TASK OBJECTIVE:
Continue the article on supporting women and diversity in the workplace, starting right after its final sentence.

Embracing diversity and inclusion in business is no longer a nice-to-have. It’s critical for business success.  

It’s been well-documented that businesses reap significant benefits through diversity—from increased innovation to a better bottom line. The Credit Suisse Gender 3000 Report in 2021 highlighted not only that boardroom diversity had improved over a five-year period, but that this illustrates “a positive correlation between increased gender diversity in leadership positions and superior returns on capital, Environmental, Social and Governance (ESG) and stock performance. The more pervasive diversity is within an organization, the stronger the relationship.” 

Further reporting published by Morgan Stanley in 2023 has reinforced this trend. The investment firm reported that businesses with greater gender diversity outperformed less gender-diverse firms by 1.6% through 2022 – based on ‘Holistic Equal Representation Scoring’ (HERS). 

What’s more, employees want to work for companies that are committed to diversity— a diverse workforce helps create a sense of belonging. It’s clear that any business serious about growth must embrace the diverse perspectives and experiences that individuals from all backgrounds bring to their organization. 

So, how can businesses include and support the huge diversity of female perspectives in their day-to-day operations? We’ve gathered insight from leading female voices across industries – from education to marketing – on the tangible steps individuals and organizations can take. In this final entry to our Women’s History Month series, our panel of experts discussed the importance of mentorship, equitable workplace policies, flexible support systems, and inclusive advocacy in increasing female representation and supporting diversity and inclusion.   

Diversity as a foundation for growth

As many businesses can attest, retrofitting diversity is difficult. If you’ve not brought in a range of people and perspectives from the very beginning, your talent pipeline will be restricted, and your business will have been shaped by people with similar outlooks. That’s not to say it’s too late, as Karmen Jerome, Enterprise Relationship Manager at Bluprintx explains: 

“Get a woman in, early! Far too many plans, briefs, and decisions are written and signed off without female input, and yet more than 50% of the population are women.” 

Laura Milne, Head of Digital Education, Centre for Academic Innovation and Development (CAID) at the University of Chester agreed. After reading Invisible Women: Exposing Data Bias in a World Designed for Men by Christina Criado Perez, she says her eyes were opened to the extent of this problem.

INFORMATION GIVEN:
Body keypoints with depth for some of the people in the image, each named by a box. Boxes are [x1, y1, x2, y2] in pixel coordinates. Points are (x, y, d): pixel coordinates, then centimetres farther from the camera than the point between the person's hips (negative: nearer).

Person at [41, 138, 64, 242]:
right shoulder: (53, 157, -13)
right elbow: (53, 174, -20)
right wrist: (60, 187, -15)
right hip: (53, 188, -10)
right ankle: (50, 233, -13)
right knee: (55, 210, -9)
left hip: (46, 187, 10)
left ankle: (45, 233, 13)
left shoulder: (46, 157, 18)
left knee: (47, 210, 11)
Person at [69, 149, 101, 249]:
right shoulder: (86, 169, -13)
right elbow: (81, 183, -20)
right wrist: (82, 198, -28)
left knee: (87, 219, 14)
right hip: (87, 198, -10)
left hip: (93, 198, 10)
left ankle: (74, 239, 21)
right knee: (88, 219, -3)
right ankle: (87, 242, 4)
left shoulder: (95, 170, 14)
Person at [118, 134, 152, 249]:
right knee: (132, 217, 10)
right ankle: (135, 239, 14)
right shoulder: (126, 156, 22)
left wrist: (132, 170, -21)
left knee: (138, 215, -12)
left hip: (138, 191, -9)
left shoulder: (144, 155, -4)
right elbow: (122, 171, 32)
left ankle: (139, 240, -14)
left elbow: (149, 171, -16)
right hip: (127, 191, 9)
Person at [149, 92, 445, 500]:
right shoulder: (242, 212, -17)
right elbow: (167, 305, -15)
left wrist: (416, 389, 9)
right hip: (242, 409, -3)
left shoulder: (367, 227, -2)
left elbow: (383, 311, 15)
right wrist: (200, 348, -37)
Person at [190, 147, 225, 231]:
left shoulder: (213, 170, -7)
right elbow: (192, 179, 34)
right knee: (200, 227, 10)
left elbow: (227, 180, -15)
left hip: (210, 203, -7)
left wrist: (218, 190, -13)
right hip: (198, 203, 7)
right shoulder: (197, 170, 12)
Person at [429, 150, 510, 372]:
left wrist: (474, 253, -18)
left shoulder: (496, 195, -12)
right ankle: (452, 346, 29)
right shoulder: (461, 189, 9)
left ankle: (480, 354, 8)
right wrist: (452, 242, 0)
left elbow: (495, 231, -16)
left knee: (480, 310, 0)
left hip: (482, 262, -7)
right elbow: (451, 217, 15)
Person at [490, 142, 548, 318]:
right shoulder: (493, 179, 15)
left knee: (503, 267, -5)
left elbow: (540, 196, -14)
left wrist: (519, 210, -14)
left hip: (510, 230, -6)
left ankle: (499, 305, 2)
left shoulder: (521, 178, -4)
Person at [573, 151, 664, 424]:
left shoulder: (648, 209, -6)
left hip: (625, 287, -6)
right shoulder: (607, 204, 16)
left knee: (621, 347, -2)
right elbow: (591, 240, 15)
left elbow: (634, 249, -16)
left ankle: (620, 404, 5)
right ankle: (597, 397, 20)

--

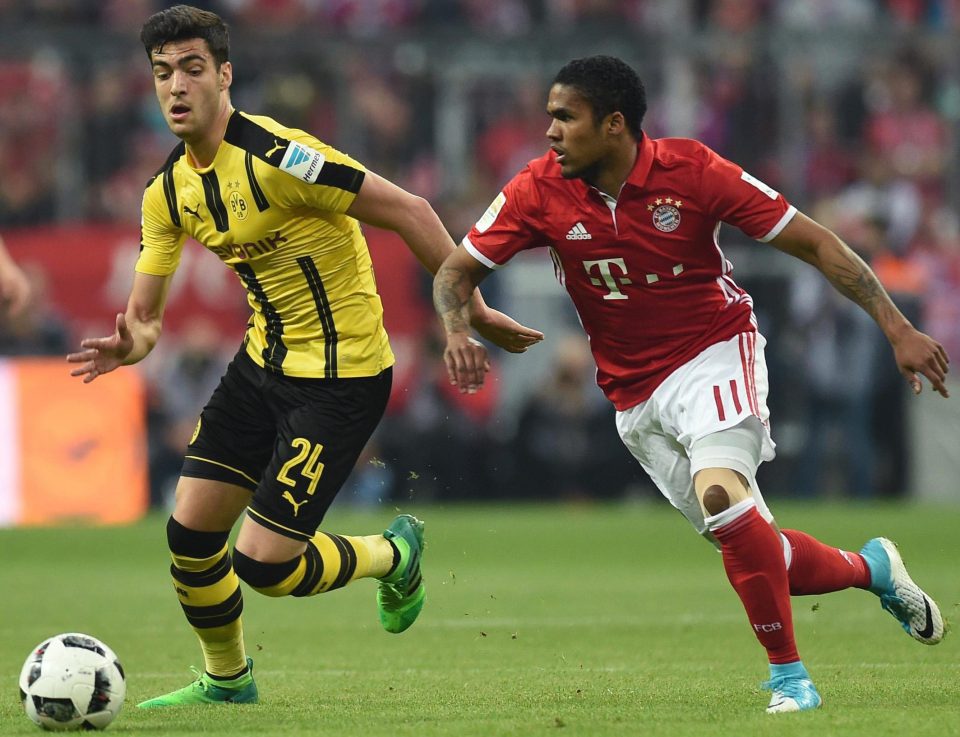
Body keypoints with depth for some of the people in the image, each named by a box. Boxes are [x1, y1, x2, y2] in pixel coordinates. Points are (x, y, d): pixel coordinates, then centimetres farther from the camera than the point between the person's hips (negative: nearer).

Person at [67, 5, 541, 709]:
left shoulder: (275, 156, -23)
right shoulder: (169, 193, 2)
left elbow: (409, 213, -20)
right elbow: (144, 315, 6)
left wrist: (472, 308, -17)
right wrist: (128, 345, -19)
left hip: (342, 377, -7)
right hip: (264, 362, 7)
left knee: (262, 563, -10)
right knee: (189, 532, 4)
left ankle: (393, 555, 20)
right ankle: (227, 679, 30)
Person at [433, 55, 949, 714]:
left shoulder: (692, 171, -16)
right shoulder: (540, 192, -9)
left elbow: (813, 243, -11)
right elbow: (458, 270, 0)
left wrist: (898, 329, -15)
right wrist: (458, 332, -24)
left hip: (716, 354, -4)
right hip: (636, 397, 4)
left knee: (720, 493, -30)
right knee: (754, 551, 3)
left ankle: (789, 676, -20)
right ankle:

TASK RESPONSE:
“So many systems around us have been created without taking the needs of approximately 51% of the population into account, and diverse groups are still routinely excluded from discussions that impact them,” said Milne.  

In the book, Criado Perez talks about the “one-size-fits-men” approach to designing products and systems, giving dozens of examples, from smartphones to crash test dummies. At the very least, designing solely for men brings inconvenience for women, but it can also have serious ramifications for women’s safety or health.  

“I think tech-based fields are slowly realizing that it takes consistent effort to foreground the voices of women. It’s important that if your project impacts the lives of diverse people, that you’ve had their participation as stakeholders,” continued Milne.

From a business perspective, it makes sense to design products and services that work for the whole of your target audience. According to Anya Prior, Salesforce Technical Consultant at Bluprintx, this means taking time to listen to different perspective: “There’s a need to get information out the door as quickly as possible but if we pause longer to listen to the different walks that women can come from—race, gender, sexuality, class—then we can gain a much more realistic representation of women in the tech world.” 

“I think more brands need to commit to listen on a deeper and a more holistic level to their audience and collaborate to create positive change,” agreed Lucy Alligan, Bluprintx Global Director of Marketing, “I would like to see more brands adapting to changing social dynamics and promoting inclusivity. Nike has had some great campaigns recently related to its Leak Protection period range and its partnership with Dove on the Body Confident Sport program.” 

Bringing women in early also results in better decision making, according to Dr. Linda Rush, Education Expert for the Ministry of Education (UAE), who says: “I take as a given that having different perspectives available makes better decision making. In my experience I do know that, more often than not, having women involved at all levels of decision making just leads to better decisions.”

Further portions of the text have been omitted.